Britain became in this period the major donor of the Rwandan Patriotic Front (RPF) government that had secured its rule after the genocide; but Labour failed to oppose the RPF's own aggression, amounting in some places to genocidal massacre, in the Democratic Republic of Congo (DRC). The British government, in invading Iraq in 2003 and failing to administer the country properly afterwards, bears great responsibility for creating the circumstances in murderous attacks were inflicted (not least by the Sunni-based “resistance” against Shi’a and other non-Sunni Iraqis, terrorising them out of areas they controlled). The low-grade genocidal conflict created a situation where around 1.9 million Iraqis (the UNHCR estimates) became refugees; a number exceeded by the 2.6 million internally displaced. The gravest of all charges against Tony Blair (and George W Bush) may be that they have a clear responsibility for this outcome.
The reflective moment

David Cesarani’s judgment that “the Holocaust is a part of British history” must, therefore, be extended. The wider history of genocide has touched and been touched by British state and society in many different ways. It cannot – with reference once more to Tony Blair’s statement of June 1999 – be assumed that “other” countries are the problem and Britain part of the solution. The idea of “bad/guilty” and “good/vigilant” nations - which often lies at the heart of genocidal practice - is not much help in answering genocide. Rather, it must be recognised that entire nations never stand unequivocally on one side of the historical process: complexity and ambiguity are the norm.

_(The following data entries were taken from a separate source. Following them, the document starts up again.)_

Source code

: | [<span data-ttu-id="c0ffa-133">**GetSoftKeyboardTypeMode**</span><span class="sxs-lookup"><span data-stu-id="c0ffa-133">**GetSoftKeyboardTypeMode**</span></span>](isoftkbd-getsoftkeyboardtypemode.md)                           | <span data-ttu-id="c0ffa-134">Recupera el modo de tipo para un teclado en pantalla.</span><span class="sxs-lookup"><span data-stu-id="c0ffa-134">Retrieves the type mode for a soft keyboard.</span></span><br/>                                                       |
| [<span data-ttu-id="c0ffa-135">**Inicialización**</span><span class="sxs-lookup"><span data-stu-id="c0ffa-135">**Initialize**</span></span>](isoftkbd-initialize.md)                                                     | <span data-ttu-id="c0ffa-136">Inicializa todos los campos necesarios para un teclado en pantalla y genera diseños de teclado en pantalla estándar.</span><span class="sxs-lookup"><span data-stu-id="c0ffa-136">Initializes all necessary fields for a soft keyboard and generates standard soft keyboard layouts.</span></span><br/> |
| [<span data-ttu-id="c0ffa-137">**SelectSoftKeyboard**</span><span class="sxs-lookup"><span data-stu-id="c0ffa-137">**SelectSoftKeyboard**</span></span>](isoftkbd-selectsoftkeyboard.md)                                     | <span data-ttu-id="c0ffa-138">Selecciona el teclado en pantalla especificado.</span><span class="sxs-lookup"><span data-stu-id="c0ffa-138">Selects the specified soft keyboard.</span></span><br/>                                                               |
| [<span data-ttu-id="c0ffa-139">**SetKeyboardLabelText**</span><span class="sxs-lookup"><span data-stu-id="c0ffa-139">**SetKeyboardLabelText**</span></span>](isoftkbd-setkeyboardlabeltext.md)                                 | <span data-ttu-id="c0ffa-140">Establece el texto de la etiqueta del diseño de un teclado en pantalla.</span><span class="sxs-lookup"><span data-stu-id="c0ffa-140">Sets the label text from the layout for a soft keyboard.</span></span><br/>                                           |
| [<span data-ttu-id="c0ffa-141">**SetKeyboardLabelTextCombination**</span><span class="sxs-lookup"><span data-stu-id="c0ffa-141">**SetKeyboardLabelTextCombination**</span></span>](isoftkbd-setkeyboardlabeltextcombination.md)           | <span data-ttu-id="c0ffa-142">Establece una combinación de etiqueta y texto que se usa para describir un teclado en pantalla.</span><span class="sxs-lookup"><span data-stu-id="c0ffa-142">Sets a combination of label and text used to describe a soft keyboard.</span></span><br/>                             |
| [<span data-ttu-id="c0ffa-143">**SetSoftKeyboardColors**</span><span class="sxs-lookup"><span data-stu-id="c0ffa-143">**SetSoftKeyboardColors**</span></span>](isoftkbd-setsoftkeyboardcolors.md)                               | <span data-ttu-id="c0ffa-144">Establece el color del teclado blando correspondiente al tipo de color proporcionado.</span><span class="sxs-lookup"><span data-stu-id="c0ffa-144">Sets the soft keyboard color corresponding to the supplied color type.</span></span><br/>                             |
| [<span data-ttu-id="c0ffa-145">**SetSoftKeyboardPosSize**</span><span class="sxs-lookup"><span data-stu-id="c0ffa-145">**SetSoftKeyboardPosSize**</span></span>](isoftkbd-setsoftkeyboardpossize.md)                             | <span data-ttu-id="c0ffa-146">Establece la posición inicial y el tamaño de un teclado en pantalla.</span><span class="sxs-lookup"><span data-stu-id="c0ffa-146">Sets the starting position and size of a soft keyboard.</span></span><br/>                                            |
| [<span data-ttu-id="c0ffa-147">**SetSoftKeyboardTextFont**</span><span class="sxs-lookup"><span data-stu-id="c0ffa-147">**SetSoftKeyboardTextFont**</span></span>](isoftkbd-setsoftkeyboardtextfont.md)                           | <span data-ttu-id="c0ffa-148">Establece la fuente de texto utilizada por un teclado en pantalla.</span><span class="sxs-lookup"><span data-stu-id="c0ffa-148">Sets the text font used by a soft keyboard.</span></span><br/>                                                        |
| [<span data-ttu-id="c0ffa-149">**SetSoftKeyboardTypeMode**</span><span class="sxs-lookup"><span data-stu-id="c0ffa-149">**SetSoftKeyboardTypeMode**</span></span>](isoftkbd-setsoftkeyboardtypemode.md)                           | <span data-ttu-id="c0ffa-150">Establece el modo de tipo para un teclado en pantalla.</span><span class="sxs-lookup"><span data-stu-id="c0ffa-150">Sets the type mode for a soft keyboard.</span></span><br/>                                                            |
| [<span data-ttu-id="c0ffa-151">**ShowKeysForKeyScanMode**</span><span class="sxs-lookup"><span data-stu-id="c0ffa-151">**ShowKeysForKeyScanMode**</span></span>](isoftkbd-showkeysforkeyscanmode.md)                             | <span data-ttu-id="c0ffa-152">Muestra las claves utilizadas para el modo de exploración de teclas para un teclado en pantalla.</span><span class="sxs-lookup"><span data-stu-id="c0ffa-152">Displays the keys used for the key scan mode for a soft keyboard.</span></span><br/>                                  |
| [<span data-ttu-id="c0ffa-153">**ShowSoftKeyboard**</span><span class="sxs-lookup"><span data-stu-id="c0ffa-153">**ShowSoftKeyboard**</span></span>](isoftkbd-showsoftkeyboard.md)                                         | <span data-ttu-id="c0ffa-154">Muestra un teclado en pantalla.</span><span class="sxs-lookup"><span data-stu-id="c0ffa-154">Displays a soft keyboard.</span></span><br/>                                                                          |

British governments and people have been part of the problem as often as they have been part of the solution. British citizens have responsibilities that go beyond vigilance; for example, to investigate the reasons why their state and social institutions have not always been vigilant, and why indeed they have sometimes been complicit in genocide. The lessons of the historical record are varied, but they leave no reasons for complacency.